Read more: Cyber insurance claims surge 230% in the UK
The government argues that a serious attack on critical infrastructure could have severe economic consequences. The Office for Budget Responsibility estimates that a major incident could increase public borrowing by more than £30 billion. Recent analysis suggests that the average cost of a significant cyberattack on a UK organisation exceeds £190,000, amounting to nearly £15 billion in annual losses.
Ministers say the Bill is intended to give regulators sharper tools to intervene when threats emerge, including directing NHS trusts, utilities and similar entities to isolate systems or enhance monitoring during periods of heightened risk.
For brokers advising clients in the UK’s financial and professional services sectors, the convergence of AI-enabled espionage, ransomware escalation and regulatory hardening presents a set of intertwined challenges.
First, autonomous cyber operations, as demonstrated in the GTG-1002 campaign, signal a future in which attacks may develop too quickly for traditional controls to respond. For insurers and brokers, this raises critical questions around underwriting models, aggregation exposure and limits adequacy.
Second, claims inflation and the proliferation of supply-chain-driven incidents will require more granular risk assessments, particularly for clients reliant on third-party IT providers now facing new regulatory obligations.
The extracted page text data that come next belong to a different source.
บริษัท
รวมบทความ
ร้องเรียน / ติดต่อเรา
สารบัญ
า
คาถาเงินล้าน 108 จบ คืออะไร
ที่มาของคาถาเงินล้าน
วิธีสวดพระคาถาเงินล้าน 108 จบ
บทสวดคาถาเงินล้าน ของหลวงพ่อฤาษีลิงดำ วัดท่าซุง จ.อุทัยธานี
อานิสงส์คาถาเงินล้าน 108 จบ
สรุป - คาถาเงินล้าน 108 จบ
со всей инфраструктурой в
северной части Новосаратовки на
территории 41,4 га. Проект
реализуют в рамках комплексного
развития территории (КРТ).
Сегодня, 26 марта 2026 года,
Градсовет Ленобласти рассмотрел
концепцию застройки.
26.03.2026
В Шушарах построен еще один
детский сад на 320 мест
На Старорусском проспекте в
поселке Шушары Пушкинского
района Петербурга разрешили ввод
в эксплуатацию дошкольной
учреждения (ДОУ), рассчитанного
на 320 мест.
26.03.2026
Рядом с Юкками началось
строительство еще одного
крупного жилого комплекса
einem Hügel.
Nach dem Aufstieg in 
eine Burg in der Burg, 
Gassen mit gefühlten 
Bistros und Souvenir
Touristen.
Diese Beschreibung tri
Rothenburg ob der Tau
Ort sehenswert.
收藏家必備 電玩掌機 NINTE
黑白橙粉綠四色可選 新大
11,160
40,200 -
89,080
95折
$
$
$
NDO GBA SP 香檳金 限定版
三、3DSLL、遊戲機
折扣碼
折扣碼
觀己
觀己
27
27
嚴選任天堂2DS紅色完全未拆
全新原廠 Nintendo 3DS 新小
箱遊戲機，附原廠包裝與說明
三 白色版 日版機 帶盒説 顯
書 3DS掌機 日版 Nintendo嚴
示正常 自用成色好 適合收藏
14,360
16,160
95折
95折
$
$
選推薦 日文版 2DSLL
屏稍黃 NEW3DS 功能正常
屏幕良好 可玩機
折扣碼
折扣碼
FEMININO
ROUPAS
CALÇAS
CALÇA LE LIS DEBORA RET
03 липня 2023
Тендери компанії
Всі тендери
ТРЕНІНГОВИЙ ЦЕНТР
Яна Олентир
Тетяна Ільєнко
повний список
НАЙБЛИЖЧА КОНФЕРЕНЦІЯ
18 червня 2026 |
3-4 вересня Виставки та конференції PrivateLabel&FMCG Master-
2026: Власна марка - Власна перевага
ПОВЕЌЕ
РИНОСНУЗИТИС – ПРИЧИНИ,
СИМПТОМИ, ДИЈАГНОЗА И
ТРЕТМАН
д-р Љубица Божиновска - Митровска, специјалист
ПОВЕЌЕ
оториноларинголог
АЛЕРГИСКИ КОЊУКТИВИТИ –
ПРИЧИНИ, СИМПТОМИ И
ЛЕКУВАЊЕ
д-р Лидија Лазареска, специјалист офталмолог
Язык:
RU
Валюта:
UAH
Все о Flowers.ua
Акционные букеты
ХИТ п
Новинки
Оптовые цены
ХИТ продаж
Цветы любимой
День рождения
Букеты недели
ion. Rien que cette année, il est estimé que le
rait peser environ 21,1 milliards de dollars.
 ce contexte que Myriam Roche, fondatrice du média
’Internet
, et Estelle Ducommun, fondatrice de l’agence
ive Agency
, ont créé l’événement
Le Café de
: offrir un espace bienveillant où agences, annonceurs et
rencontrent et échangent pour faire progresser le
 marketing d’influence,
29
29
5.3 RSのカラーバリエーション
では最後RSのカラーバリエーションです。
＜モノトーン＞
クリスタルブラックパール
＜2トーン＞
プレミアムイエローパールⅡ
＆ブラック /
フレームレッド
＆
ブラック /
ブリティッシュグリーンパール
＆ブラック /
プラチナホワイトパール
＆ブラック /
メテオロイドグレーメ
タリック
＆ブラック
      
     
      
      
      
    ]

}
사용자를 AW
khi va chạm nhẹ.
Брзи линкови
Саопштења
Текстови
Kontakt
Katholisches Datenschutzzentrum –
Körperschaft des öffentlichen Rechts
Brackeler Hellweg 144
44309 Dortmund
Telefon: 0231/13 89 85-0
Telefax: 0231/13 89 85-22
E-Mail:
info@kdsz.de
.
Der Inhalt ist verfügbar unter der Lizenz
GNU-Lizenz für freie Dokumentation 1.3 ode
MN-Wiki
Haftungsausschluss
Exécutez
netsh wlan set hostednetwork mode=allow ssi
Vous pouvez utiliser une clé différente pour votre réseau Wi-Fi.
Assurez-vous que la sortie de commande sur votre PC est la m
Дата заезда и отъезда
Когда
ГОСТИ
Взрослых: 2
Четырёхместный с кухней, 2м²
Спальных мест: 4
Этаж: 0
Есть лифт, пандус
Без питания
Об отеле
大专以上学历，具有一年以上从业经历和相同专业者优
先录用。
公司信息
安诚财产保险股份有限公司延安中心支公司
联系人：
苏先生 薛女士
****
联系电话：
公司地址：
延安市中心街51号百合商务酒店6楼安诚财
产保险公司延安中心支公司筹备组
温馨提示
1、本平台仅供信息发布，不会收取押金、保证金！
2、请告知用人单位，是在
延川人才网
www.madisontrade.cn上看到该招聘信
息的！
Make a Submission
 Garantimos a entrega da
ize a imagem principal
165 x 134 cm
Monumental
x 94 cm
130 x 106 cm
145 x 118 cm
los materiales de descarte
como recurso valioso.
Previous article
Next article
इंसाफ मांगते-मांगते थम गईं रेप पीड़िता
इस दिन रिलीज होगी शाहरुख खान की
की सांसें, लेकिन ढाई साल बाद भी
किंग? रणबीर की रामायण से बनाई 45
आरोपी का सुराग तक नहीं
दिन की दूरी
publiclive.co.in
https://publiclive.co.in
Third, boards are increasingly treating cyber security as a strategic risk rather than a compliance function. This shift is expected to drive stronger demand for advisory-led insurance placements that incorporate incident response planning, vulnerability assessment and employee training.
Finally, Anthropic has urged organisations to explore the use of AI in their own defensive strategies, from security operations automation to advanced threat detection. The company emphasises that the same capabilities exploited for attacks can, under robust safeguards, provide unprecedented advantages to defenders.
The UK’s cyber landscape is entering a more volatile and adversarial phase. For brokers, the task ahead lies in helping clients navigate an environment in which threats are accelerating, legislation is tightening and insurers are recalibrating their models. Those able to combine technical insight with strategic guidance will be best placed to support businesses confronting the next wave of AI-driven attacks.